Transmissible par le coït.  Causée par T. equiperdum, qui doit être recherché dans la sérosité sanguinolente des œdèmes et des plaques cutanées récentes ou mieux dans les produits de raclage de l’urètre à la curette.  L’inoculation de la sérosité du fourreau ou des bourses dans le testicule du lapin provoquant en 4 – 6 jours un œdème scrotal riche en trypanosomes, constitue un excellent moyen de diagnostic.

Prophylaxie

Moranyl.  Antrycide : 6 mg par Kg, protection assurée pour 3 mois.

Autres maladies vectorielles

11. Anaplasmose

Il s’agit d’une maladie due à des Rickettsies parasite du sang : Anaplasma spp.  Maladie véhiculée par les tiques et dont l’intensité varie avec l’âge : les animaux d’un an ou moins ne présentent habituellement que très peu des signes cliniques.  Ceux de deux ans ou plus, en revanche, sont souvent très affectés et peuvent en mourir.  Après une incubation de 20 à 40 jours, s’installent une fièvre élevée, de l’anorexie, une inrumination  et une chute de la production lactée ; les animaux se déshydratent  et deviennent anémiques.  Un ictère peut apparaître, et la mortalité peut atteindre 50 % des malades ; des avortements peuvent survenir durant la période de rétablissement.

12. La Cowdriose

C’est une rickettsie propre aux ruminants identifié en Afrique où elle est enzootique.  Due à Erlichia ruminatum, elle est transmise par les tiques du genre Amblyomma.  Après inoculation à un hôte sensible, la rickettsie se multiplie dans les cellules du système réticulo- endothélial (ganglion et rate) ainsi que dans les cellules endothéliales des parois vasculaires, d’où, leur présence dans la circulation sanguine.  La maladie se caractérise par de l’anorexie et de la fièvre puis par des signes nerveux : hyperesthésie, ataxie, hypermétrie, mâchouillements, clignements d’yeux et convulsions.  La diarrhée n’est pas rare.  La mort survient dans 60 % des cas environ.

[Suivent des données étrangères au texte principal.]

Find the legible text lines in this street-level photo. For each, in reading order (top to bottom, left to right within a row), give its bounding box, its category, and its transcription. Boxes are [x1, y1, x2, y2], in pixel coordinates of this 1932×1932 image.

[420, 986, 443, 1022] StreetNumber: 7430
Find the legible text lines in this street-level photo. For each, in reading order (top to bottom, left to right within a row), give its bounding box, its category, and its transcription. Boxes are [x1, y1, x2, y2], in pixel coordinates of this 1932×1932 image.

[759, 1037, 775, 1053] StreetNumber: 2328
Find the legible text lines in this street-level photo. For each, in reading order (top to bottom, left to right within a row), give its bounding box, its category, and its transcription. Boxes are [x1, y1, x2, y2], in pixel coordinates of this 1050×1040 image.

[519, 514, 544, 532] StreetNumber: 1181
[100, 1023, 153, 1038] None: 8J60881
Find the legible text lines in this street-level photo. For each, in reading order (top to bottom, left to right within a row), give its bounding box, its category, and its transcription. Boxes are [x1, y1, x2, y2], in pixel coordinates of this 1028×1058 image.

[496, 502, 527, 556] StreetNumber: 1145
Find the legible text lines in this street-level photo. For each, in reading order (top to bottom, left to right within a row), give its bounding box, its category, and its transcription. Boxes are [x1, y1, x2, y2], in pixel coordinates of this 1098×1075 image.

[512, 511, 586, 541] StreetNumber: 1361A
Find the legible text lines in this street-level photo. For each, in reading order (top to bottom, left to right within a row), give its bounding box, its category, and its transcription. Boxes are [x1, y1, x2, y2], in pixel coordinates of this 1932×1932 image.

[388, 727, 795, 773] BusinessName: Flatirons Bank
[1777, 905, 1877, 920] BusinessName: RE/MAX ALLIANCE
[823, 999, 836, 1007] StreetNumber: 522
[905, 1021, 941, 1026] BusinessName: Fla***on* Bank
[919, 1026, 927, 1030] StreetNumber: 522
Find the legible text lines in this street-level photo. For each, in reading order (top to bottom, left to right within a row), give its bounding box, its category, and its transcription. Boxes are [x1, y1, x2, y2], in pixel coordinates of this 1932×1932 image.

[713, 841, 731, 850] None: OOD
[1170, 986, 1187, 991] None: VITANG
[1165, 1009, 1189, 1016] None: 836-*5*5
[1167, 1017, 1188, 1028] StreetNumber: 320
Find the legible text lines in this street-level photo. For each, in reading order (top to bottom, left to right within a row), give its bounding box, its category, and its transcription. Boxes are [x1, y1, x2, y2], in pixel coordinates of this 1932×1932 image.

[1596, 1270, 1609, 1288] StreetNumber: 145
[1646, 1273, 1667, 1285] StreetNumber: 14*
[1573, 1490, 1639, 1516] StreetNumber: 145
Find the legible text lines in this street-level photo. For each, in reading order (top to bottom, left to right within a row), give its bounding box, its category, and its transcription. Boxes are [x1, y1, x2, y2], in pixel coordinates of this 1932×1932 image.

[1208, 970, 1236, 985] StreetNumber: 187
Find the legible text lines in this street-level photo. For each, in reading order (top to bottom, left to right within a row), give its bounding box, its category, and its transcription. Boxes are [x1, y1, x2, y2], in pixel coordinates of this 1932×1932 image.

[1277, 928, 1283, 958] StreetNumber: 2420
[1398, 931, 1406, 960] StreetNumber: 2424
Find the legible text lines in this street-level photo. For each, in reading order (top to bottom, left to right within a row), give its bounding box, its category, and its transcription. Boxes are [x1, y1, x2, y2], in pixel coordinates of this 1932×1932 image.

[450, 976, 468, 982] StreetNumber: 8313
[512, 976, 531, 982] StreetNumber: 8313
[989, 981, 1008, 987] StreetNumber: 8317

Dispositif général de lutte

Ces maladies étant transmises par des vecteurs hématophages, les mesures de lutte font d’abord appel à leur destruction, soit par la lutte biologique, soit par désinsectisation chimique ou déparasitage.  Les theilérioses et la cowdriose peuvent être prévenues à l’aide des souches atténuées.  Il n’ya pas de vaccin contre la trypanosomose.

Traitement

Le traitement de choix de trypanosomose est l’administration de suramine ou de pentamidine par voie intraveineuse ; celui d’anaplasmose fait appel soit aux tétracyclines à longue action, soit à l’imidocarbe ; celui de cowdriose à l’oxytétracycline ; celui des theilérioses, aux tétracyclines, à la pentamidine, à l’imidocarbe mais surtout aux naphtoquinones, très actives lorsqu’on les utilise précocement.